PS 52-76 - Herbaceous species losses associated with long-term woody encroachment of a species-rich savanna do not result from deterministic losses of functional groups

Thursday, August 10, 2017
Exhibit Hall, Oregon Convention Center
J. Stephen Brewer, Department of Biology, University of Mississippi, University, MS
Background/Question/Methods

Trait differences among plant species have been shown to be important in promoting species coexistence in assemblages of short-lived species and low-diversity assemblages of long-lived perennials. The role that such differences play in the assembly or dis-assembly of highly diverse plant communities dominated by long-lived perennials remains unresolved. Such community types, some of which may contain more than 40 species per 0.25-m2, remain among the greatest challenge for niche theory. In this study, I examined a 65-year chronosequence of herbaceous species losses associated with off-site pine encroachment in a species-rich wet savanna community during a period of fire exclusion. I tested the hypothesis that losses of herbaceous species resulted in greater loss of functional groups than expected from random species losses. Functional groups were identified by first describing 31 functional traits in 72 herbaceous species. Traits included maximum height, flowering phenology, fire-related traits, nutrient acquisition adaptations, dispersal syndrome, photosynthetic pathway, and depth of the deepest root (to name a few). Similarity profile permutation tests and K-R clustering identified 18 functional groups. I then used rarefaction to determine if the loss of functional groups with pine encroachment was greater (or lesser) than expected by chance.

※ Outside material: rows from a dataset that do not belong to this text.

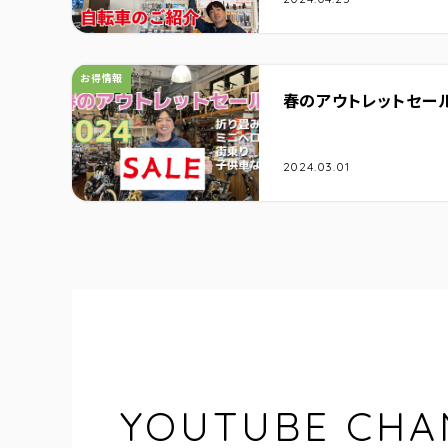
カテゴリ：
お得情報
春のアウトレットセー
2024.03.01
YOUTUBE CHA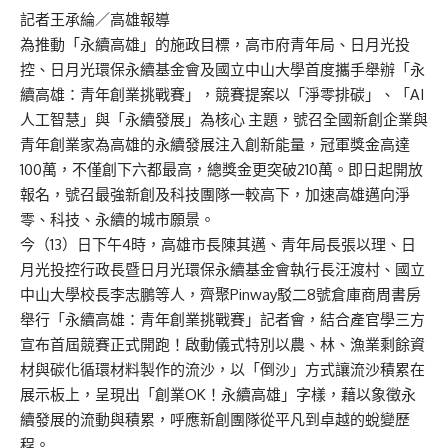
記者王承綸／高雄報導
為推動「永續高雄」的施政目標，高市府青年局、日月光投
控、日月光環保永續基金會及國立中山大學首度攜手舉辦「永
續高雄：青年創業挑戰賽」，競賽提案以「淨零排碳」、「AI
人工智慧」與「永續發展」為核心 主題，號召全國新創企業與
青年創業家為高雄的永續發展注入創新能量，冠軍獎金高達
100萬，不僅創下六都最高，總獎金更突破210萬。即日起開放
報名，號召最強新創及科技團隊一較高下，加速高雄邁向淨
零、科技、永續的城市願景。
今（13）日下午4時，高雄市長陳其邁、青年局長張以理、日
月光投控行政長暨日月光環保永續基金會執行長汪渡村、國立
中山大學校長李志鵬等人，齊聚Pinway駁二8號倉庫商周書房
舉行「永續高雄：青年創業挑戰賽」記者會，結合產官學三方
宣布首屆競賽正式開跑！啟動儀式特別以農、林、漁業剩餘資
材與碳化循環材料製作的流沙，以「倒沙」方式讓流沙積累在
展示板上，呈現出「創業OK！永續高雄」字樣，藉以象徵永
續發展的流動與積累，呼應新創團隊從平凡到卓越的蛻變歷
程。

Results/Conclusions The species were most distinguishable from one another with respect to height, photosynthetic pathway, root depth, leaf greenness before versus after fire, flowering phenology, fire-stimulated flowering, and fire-stimulated emergence. The C4 pathway was associated with greater height and root depth, fire-stimulated fall flowering, and distinctly greener leaves following fire than before fire. Several small forbs, exemplified by Polygala species, exhibited the C3 pathway, had shallow roots, flowered in the spring or summer, and showed fire-stimulated emergence. Encroachment of slash pine, Pinus elliottii, during a prolonged period of fire exclusion resulted on average in a 49% local reduction in herbaceous species. Rarefaction revealed that the observed reduction in functional groups resulting from woody encroachment was not significantly different from expected losses in functional group richness resulting from random species losses. Results suggest that frequent fires maintain diverse assemblages of herb species with a wide variety of adaptations to frequent fires in the wet savannas studied here. Although such fire-related traits likely permit tolerance of frequent fires (and of diffuse competition in years without fire), there is no evidence that functional differences in these or any other traits measured in this study can predict niche-based assembly or dis-assembly in this system.